Directions for this task:
Retype exactly the lines that run from the line with "Теплый пол ERGERT" to the final line of the entries, keeping both ends and nothing else.

BEGIN Input records

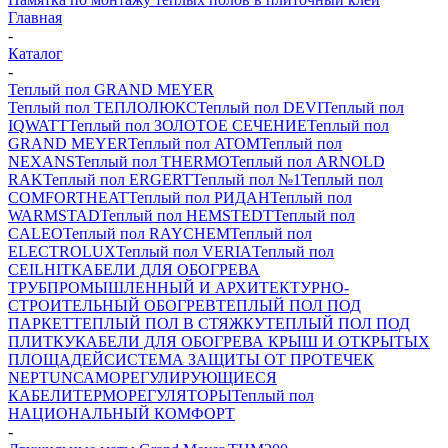
Главная
-
Каталог
-
Теплый пол GRAND MEYER
Теплый пол ТЕПЛОЛЮКС
Теплый пол DEVI
Теплый пол
IQWATT
Теплый пол ЗОЛОТОЕ СЕЧЕНИЕ
Теплый пол
GRAND MEYER
Теплый пол ATOM
Теплый пол
NEXANS
Теплый пол THERMO
Теплый пол ARNOLD
RAK
Теплый пол ERGERT
Теплый пол №1
Теплый пол
COMFORTHEAT
Теплый пол РИДАН
Теплый пол
WARMSTAD
Теплый пол HEMSTEDT
Теплый пол
CALEO
Теплый пол RAYCHEM
Теплый пол
ELECTROLUX
Теплый пол VERIA
Теплый пол
CEILHIT
КАБЕЛИ ДЛЯ ОБОГРЕВА
ТРУБ
ПРОМЫШЛЕННЫЙ И АРХИТЕКТУРНО-
СТРОИТЕЛЬНЫЙ ОБОГРЕВ
ТЕПЛЫЙ ПОЛ ПОД
ПАРКЕТ
ТЕПЛЫЙ ПОЛ В СТЯЖКУ
ТЕПЛЫЙ ПОЛ ПОД
ПЛИТКУ
КАБЕЛИ ДЛЯ ОБОГРЕВА КРЫШ И ОТКРЫТЫХ
ПЛОЩАДЕЙ
СИСТЕМА ЗАЩИТЫ ОТ ПРОТЕЧЕК
NEPTUN
САМОРЕГУЛИРУЮЩИЕСЯ
КАБЕЛИ
ТЕРМОРЕГУЛЯТОРЫ
Теплый пол
НАЦИОНАЛЬНЫЙ КОМФОРТ
-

END Input records

Output for this task:
Теплый пол ERGERT
Теплый пол №1
Теплый пол
COMFORTHEAT
Теплый пол РИДАН
Теплый пол
WARMSTAD
Теплый пол HEMSTEDT
Теплый пол
CALEO
Теплый пол RAYCHEM
Теплый пол
ELECTROLUX
Теплый пол VERIA
Теплый пол
CEILHIT
КАБЕЛИ ДЛЯ ОБОГРЕВА
ТРУБ
ПРОМЫШЛЕННЫЙ И АРХИТЕКТУРНО-
СТРОИТЕЛЬНЫЙ ОБОГРЕВ
ТЕПЛЫЙ ПОЛ ПОД
ПАРКЕТ
ТЕПЛЫЙ ПОЛ В СТЯЖКУ
ТЕПЛЫЙ ПОЛ ПОД
ПЛИТКУ
КАБЕЛИ ДЛЯ ОБОГРЕВА КРЫШ И ОТКРЫТЫХ
ПЛОЩАДЕЙ
СИСТЕМА ЗАЩИТЫ ОТ ПРОТЕЧЕК
NEPTUN
САМОРЕГУЛИРУЮЩИЕСЯ
КАБЕЛИ
ТЕРМОРЕГУЛЯТОРЫ
Теплый пол
НАЦИОНАЛЬНЫЙ КОМФОРТ
-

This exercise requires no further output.